In some cases, good gameplay can salvage a bad story, but the game design seems to have the same philosophy as the story in that it throws everything at the player in hopes that something will stick. Dust will always get kicked up into a cloud when you open any squeaky door. Furniture suddenly moves of its own accord when you enter a room. Mice and bugs litter a few sections, and the constant dark shadows are highlighted in very narrow corridors. Falling objects are accompanied by random shrieks and wails. There are many hallucinations that plague you, and those who choose to broadcast via Twitch open themselves up to having the community trigger scares of their own.

Unless this is your first foray into the horror genre, though, you expect all of this. There's something of an expectation for these events to occur, and the game is all too glad to meet those expectations. The randomization of each level also means you'll see the same scare tactics more often than usual, further diminishing their value as the game progresses. Only one thing in the game can actually hurt you, so things like fires and other apparitions feel rather harmless. By the time you throw in Twitch interactivity, their participation just becomes more noise to deal with instead of something that viewers can use to really affect the player.


The one thing that can hurt you is the evil spirit of a woman whose eyes and mouth glow white. She provides some genuine scares. You may hear some wailing to mark her presence, but her sudden appearance makes one jump in shock the first few times, causing you to fumble for the flare before succumbing to death. Running becomes a viable option and is actually preferred, especially when holding a sigil since that prevents you from pulling out a flare to ward off the killer ghost. The spirit becomes absolutely harmless when you discover that the only way you can die is by looking at her. She can be right beside you, but her touch doesn't harm you. This flaw makes each encounter laughable enough that the one constant threat in the game is nullified, turning what should be a harrowing experience into something of a walking simulator.

If you can ignore the frequency and nonsensical content of the dialogue, you'll notice that the quality is decent. There are only two voices in the game, and while their performances can easily qualify as being hammy, they fit in well enough. The sound effects carry the expected creepy qualities and are done with clarity.
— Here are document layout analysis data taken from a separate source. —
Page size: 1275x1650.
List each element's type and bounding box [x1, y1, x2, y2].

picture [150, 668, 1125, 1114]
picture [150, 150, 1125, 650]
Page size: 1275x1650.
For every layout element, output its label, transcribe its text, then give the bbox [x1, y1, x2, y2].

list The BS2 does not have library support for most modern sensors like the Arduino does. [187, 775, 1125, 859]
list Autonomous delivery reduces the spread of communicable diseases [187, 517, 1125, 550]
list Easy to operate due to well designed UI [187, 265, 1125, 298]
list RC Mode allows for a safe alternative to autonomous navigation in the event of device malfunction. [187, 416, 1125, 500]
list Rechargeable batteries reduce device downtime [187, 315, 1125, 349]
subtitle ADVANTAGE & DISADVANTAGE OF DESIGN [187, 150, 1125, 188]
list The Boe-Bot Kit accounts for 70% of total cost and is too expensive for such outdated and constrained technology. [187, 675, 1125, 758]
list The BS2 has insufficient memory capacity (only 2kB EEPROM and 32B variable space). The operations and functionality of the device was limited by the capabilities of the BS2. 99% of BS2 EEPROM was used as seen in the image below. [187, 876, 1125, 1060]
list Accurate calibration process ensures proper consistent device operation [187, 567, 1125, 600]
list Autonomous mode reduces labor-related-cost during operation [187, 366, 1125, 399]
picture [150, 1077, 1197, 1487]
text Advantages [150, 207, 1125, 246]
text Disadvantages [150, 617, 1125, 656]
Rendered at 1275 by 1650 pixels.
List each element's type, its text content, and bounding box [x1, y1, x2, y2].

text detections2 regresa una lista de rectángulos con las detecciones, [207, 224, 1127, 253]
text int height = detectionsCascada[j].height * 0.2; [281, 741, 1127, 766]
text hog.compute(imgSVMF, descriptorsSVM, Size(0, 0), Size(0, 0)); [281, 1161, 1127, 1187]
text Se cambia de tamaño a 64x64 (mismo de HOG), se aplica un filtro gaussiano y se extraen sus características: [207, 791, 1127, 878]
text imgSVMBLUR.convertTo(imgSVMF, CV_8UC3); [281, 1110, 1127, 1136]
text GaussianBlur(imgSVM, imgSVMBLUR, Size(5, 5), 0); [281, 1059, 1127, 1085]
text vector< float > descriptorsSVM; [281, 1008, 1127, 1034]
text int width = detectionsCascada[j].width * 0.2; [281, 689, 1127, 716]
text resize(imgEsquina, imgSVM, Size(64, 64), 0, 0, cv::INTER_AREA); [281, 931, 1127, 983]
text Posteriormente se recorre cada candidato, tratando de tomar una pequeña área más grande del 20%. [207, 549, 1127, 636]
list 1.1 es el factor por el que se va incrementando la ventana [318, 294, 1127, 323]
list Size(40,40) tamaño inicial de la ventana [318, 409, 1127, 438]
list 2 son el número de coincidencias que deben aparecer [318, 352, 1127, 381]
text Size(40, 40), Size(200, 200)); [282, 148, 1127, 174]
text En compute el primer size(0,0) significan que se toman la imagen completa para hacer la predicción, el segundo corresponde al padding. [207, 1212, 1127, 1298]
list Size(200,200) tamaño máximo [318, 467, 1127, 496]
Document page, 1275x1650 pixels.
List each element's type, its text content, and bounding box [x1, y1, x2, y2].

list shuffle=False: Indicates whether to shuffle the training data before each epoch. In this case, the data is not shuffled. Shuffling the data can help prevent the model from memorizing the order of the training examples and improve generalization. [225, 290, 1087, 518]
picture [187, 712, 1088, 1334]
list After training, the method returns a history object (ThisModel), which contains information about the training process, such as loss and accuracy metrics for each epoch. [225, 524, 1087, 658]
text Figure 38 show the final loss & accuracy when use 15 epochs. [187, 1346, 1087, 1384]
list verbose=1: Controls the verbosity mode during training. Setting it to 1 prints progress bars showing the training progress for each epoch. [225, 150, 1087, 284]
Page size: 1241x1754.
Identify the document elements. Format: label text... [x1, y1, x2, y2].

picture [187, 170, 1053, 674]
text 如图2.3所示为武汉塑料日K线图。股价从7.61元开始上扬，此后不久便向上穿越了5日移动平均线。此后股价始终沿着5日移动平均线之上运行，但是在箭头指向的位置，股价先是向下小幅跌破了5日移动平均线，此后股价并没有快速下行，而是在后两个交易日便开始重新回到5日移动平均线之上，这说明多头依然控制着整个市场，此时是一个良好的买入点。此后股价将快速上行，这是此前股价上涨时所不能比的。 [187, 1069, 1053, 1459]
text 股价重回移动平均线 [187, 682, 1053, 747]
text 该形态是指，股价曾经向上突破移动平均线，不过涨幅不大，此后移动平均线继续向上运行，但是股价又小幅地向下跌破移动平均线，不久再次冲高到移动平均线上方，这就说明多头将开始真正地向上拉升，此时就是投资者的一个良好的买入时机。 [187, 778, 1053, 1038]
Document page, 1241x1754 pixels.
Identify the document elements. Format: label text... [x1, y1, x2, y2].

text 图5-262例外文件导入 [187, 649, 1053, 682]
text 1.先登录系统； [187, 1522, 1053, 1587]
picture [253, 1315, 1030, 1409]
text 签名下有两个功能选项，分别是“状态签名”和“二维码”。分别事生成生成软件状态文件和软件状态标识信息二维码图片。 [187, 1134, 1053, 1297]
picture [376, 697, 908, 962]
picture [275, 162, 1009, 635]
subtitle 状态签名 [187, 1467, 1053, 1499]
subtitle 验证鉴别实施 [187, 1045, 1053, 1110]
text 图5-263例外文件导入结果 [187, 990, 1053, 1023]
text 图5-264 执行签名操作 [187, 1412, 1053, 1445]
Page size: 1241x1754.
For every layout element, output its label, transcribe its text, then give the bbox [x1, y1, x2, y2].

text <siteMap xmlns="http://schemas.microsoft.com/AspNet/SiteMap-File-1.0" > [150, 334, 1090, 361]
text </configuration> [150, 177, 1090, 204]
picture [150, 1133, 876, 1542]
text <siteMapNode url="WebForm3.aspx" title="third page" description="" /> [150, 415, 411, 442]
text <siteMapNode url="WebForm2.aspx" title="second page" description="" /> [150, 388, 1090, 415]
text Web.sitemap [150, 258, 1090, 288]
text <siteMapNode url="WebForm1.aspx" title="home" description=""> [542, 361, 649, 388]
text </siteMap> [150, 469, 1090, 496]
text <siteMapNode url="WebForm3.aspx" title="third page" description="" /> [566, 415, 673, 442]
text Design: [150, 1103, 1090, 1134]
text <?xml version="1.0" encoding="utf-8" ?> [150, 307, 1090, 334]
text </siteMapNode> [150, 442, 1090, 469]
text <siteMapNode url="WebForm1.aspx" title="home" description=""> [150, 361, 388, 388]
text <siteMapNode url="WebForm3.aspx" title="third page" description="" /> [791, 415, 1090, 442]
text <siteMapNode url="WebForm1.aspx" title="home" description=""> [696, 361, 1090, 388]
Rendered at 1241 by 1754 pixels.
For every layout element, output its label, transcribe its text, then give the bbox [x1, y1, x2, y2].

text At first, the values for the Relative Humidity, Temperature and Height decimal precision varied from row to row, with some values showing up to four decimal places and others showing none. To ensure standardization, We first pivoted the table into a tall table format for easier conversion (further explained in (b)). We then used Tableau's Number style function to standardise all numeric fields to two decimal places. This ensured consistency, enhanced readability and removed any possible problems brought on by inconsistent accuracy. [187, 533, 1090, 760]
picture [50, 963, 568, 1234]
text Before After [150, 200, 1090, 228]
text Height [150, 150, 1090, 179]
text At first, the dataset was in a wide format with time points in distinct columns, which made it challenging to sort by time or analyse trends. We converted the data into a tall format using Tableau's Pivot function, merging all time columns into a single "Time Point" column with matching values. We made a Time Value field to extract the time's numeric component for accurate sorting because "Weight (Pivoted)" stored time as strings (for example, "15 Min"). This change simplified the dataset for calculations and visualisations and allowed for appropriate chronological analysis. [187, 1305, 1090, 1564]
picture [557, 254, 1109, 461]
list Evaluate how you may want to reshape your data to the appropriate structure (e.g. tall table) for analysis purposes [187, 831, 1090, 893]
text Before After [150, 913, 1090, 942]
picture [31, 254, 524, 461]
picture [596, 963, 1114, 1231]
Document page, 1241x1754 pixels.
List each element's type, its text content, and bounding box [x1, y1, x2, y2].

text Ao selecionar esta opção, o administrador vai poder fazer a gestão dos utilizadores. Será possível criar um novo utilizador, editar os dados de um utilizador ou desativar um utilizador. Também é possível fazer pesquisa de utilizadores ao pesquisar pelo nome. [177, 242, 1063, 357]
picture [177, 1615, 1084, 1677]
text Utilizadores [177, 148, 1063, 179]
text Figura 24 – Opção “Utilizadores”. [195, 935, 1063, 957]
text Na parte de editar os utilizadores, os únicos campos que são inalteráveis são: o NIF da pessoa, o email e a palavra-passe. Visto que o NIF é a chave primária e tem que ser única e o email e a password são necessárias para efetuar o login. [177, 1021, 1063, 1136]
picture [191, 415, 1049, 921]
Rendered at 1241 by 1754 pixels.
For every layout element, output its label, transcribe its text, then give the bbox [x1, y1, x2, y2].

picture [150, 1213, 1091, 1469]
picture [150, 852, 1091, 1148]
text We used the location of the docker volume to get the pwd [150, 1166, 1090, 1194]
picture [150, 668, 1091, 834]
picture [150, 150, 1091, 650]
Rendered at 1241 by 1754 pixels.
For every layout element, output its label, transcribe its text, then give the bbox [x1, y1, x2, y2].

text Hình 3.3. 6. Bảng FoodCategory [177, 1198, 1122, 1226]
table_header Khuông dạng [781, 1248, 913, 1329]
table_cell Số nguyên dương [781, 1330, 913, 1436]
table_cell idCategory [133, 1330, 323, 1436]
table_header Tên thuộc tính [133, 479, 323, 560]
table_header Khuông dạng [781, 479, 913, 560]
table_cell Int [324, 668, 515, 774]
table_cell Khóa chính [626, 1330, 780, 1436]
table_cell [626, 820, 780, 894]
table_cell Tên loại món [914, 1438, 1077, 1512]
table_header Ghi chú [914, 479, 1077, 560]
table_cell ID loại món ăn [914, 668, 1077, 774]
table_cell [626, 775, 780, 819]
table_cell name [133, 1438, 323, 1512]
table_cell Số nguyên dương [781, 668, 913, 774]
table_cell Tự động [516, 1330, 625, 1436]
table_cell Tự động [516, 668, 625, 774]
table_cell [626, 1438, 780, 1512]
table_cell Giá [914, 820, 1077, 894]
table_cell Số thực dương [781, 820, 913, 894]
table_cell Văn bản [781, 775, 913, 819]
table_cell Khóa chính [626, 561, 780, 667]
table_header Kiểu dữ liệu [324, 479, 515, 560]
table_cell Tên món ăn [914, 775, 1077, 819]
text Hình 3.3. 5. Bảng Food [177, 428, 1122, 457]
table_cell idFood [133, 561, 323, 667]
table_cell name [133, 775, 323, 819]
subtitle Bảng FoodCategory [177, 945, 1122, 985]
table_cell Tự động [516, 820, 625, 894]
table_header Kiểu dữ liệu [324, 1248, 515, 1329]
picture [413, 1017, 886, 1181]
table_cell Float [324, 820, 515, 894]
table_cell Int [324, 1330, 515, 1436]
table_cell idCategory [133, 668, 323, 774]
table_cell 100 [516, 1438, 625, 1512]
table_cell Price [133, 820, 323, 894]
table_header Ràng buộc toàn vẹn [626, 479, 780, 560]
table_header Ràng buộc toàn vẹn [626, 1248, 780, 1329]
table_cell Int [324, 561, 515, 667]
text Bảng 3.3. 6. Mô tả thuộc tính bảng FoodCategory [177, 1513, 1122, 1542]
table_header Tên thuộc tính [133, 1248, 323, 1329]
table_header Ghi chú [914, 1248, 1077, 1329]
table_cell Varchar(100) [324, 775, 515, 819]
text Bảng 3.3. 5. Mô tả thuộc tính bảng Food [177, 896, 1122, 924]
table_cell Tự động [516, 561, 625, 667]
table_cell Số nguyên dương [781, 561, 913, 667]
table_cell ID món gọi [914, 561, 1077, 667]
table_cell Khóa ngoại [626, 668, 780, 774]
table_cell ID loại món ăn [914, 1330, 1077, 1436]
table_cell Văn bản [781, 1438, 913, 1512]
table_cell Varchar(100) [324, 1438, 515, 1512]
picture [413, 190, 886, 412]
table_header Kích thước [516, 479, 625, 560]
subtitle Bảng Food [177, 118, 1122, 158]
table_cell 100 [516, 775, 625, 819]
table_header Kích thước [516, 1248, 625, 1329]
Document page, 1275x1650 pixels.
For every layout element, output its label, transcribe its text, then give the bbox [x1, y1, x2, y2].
The musical score is minimal but is used effectively to ratchet up the tension by being persistent in tone instead of constantly building to a conclusion.


Graphically, Daylight is significant in that it is the first publicly released title to use the new Unreal Engine 4. If you never saw the opening credits that reveal this fact, you'd be hard-pressed to believe that this is the result of such a high-profile game engine. The textures look like they could've been ripped from a current Unreal Engine 3 game, with some items having quite a low polygon count. On the bright side, there isn't a sign of texture pop anywhere, including when you load into a level. There also seems to be a lack of optimization since the game chugs along on a fairly powerful PC, especially in areas with an abundant amount of fire or water. If there is one thing the game does well in this department, it would be in regard to light and shadow, which are cast nicely on the environment, sometimes catching some nice light refractions from dust on the screen. It isn't perfect, though, since it does nothing when you shine it on broken glass, but overall, it still looks nice.

From top to bottom, Daylight falls short of being a good horror game. The gameplay is bare bones, and the attempts at scaring you fall into so many clichés that they're boring. It also becomes downright laughable once you discover how you can safely avoid combat with the main villain in a ridiculous manner. The story makes no sense, and it doesn't get any better after multiple playthroughs. Only the presentation can be called decent, and even that is questionable at times. Even if one were to consider this just for the sake of bechmarking their system against Unreal Engine 4, this is a very difficult title to recommend to anyone, horror fan or otherwise.